Now, using the techniques of modern immunology and non-human primate models of pertussis colonization and disease, new insights about pertussis have evolved. First, there are substantial differences between the immune responses after whole cell (DTP) and acellular vaccines (DTaP). DTP polarizes towards a Th1 response, while also engaging a robust Th17 response; in contrast, DTaP tends to generate a Th2 response. Secondly, the initial encounter with pertussis antigens primes and constrains the subsequent responses to antigen boosts. The Th1 responses stimulated by whole cell vaccine remain, as do the Th2 responses stimulated by acellular vaccine, even after subsequent booster doses of vaccine.
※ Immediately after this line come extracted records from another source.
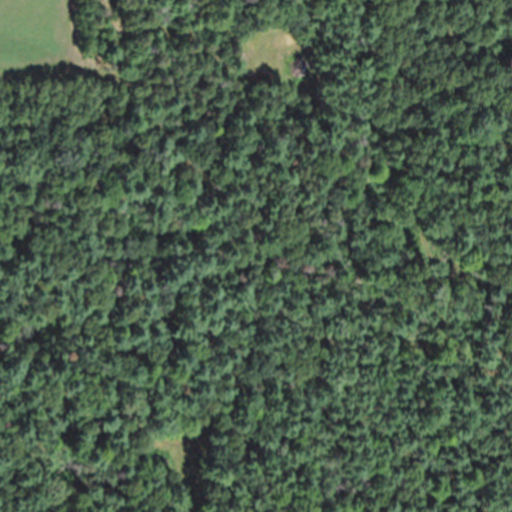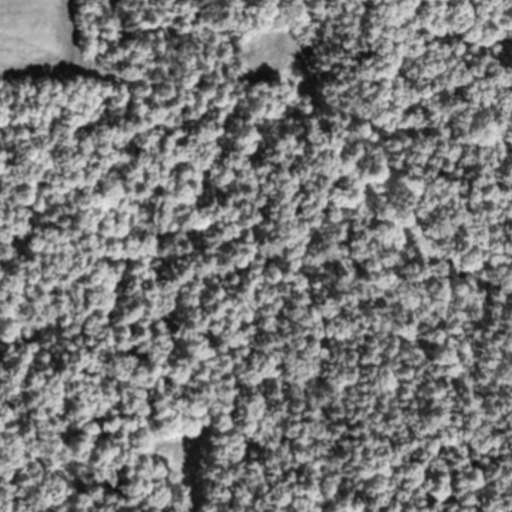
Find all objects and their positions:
crop: (40, 36)
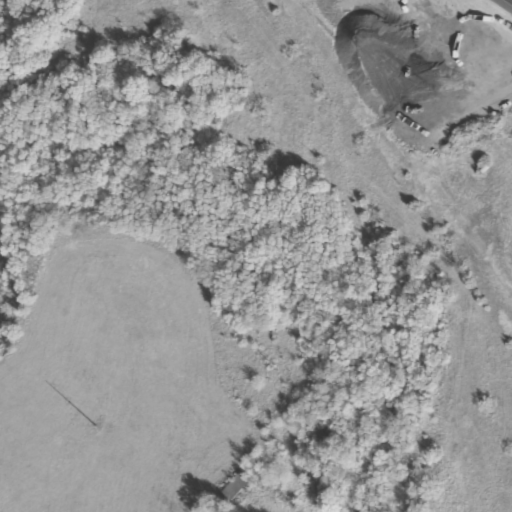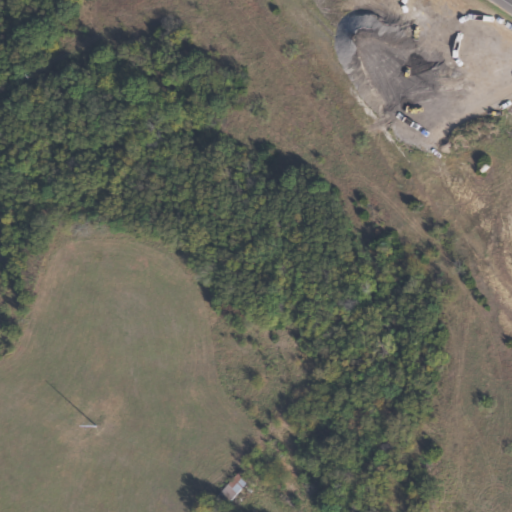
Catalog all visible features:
river: (282, 259)
building: (232, 491)
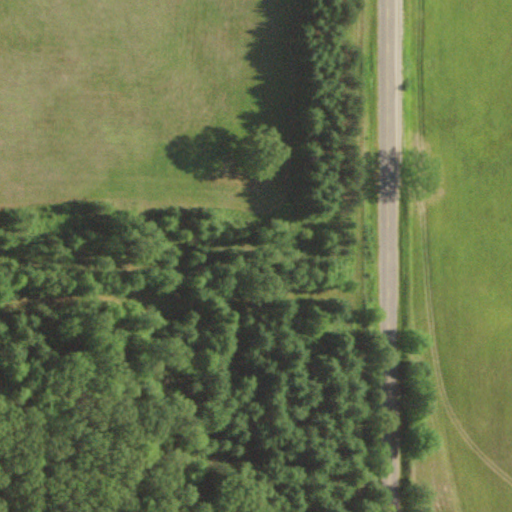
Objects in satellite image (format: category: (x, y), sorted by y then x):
road: (396, 256)
road: (155, 352)
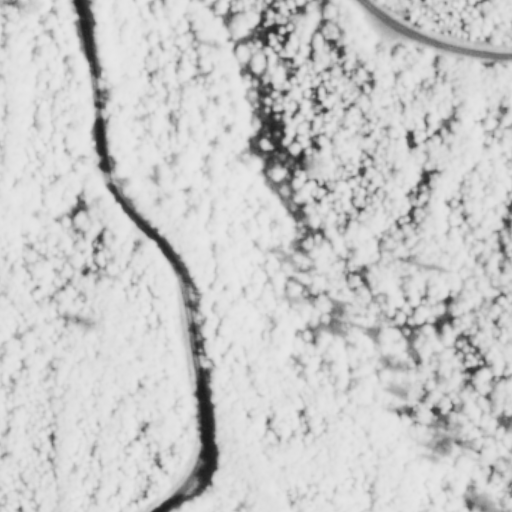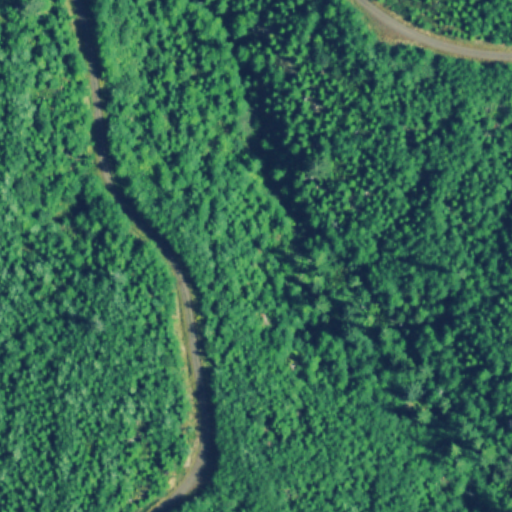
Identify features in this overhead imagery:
road: (100, 104)
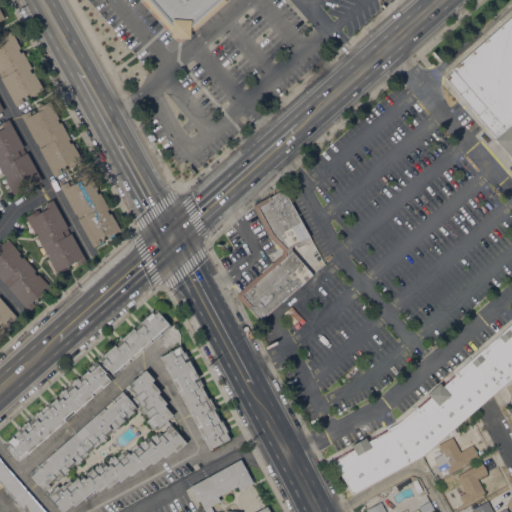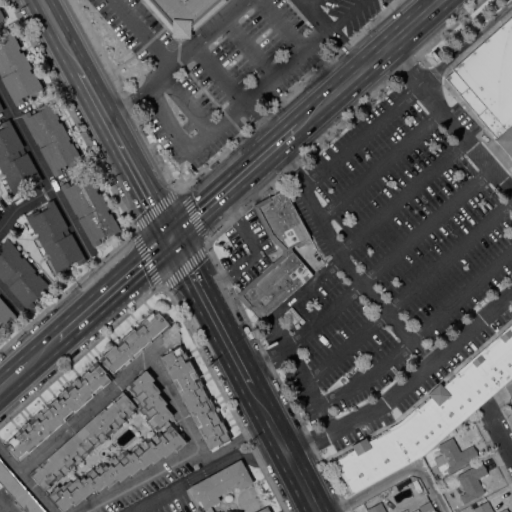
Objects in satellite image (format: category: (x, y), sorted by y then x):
road: (311, 3)
building: (181, 11)
building: (179, 13)
road: (347, 15)
building: (1, 16)
building: (0, 19)
building: (185, 19)
road: (281, 26)
road: (142, 32)
road: (332, 34)
road: (61, 35)
road: (204, 35)
road: (250, 48)
road: (368, 64)
building: (15, 71)
building: (16, 71)
road: (219, 75)
building: (488, 82)
building: (489, 83)
road: (260, 91)
road: (138, 99)
road: (189, 101)
building: (0, 108)
building: (0, 109)
road: (253, 111)
road: (167, 120)
road: (252, 126)
road: (270, 130)
road: (362, 137)
building: (50, 138)
building: (49, 139)
road: (126, 154)
building: (14, 160)
building: (15, 160)
road: (380, 165)
road: (44, 175)
road: (234, 183)
railway: (224, 197)
road: (22, 198)
road: (309, 201)
building: (89, 209)
building: (90, 212)
road: (369, 229)
building: (53, 237)
building: (54, 238)
traffic signals: (172, 239)
road: (255, 253)
building: (275, 256)
building: (277, 256)
road: (390, 259)
building: (19, 276)
building: (20, 276)
road: (511, 289)
road: (113, 291)
road: (409, 292)
road: (10, 300)
road: (172, 303)
road: (385, 310)
road: (210, 312)
building: (5, 315)
building: (6, 316)
road: (418, 332)
building: (133, 341)
building: (133, 342)
road: (266, 360)
road: (27, 367)
road: (302, 375)
building: (509, 387)
road: (167, 392)
building: (192, 397)
building: (194, 397)
building: (149, 400)
building: (511, 407)
building: (511, 407)
building: (56, 411)
building: (55, 412)
road: (83, 414)
building: (429, 415)
building: (429, 417)
road: (498, 431)
building: (81, 440)
building: (82, 441)
building: (126, 448)
road: (284, 448)
building: (447, 457)
building: (449, 457)
building: (115, 468)
road: (202, 473)
road: (397, 476)
road: (124, 481)
building: (469, 482)
building: (220, 483)
building: (470, 483)
building: (218, 484)
building: (17, 491)
building: (377, 506)
building: (374, 507)
building: (425, 507)
building: (482, 507)
building: (485, 508)
building: (257, 510)
building: (263, 510)
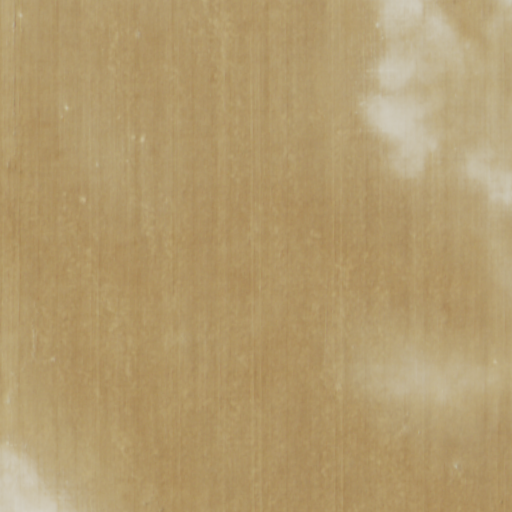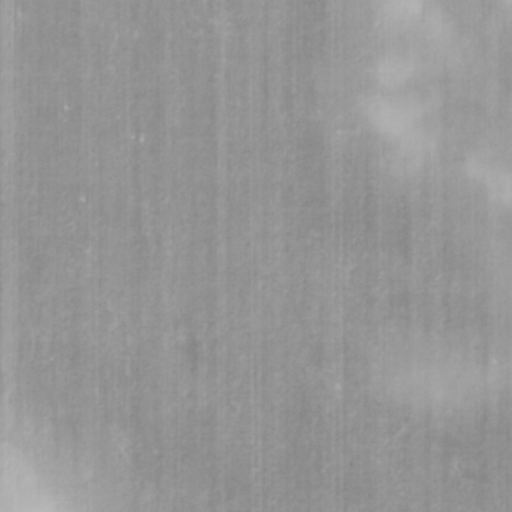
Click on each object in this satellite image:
crop: (256, 256)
Finally, data from non-human primate models of disease highlight the functional differences between vaccination and natural pertussis disease. Baboons recovering from a natural pertussis challenge are neither colonized nor do they develop disease upon live pertussis challenge. Animals vaccinated with DTaP are protected from disease, but not from colonization or transmission. Animals vaccinated with whole cell pertussis vaccines are also protected from disease on natural challenge and shed organisms but for a shorter time than those vaccinated with DTaP. Taken together, these data suggest that natural infection with pertussis stimulates the best immunity, with whole cell vaccine offering distinct immunologic advantages over acellular vaccine.
Where does that leave pertussis vaccine development? The first step is to dissect the correlates of protection in the non-human primate model and to compare the key immunologic differences between DTP and DTaP in order to enhance protection against both colonization and disease. The next step will then be to design new vaccines containing novel adjuvants to enhance the immune responses, to investigate the addition of novel pertussis antigens to the existing acellular vaccines, or to generate live attenuated mucosal vaccines that would stimulate the immune response to natural infection. These new approaches will need to be carefully tested. In the interim we will need to continue to use the current vaccines widely and to protect infants prior to immunization with the use of maternal vaccines.
Disclosures: Creech and Edwards report no relevant financial disclosures.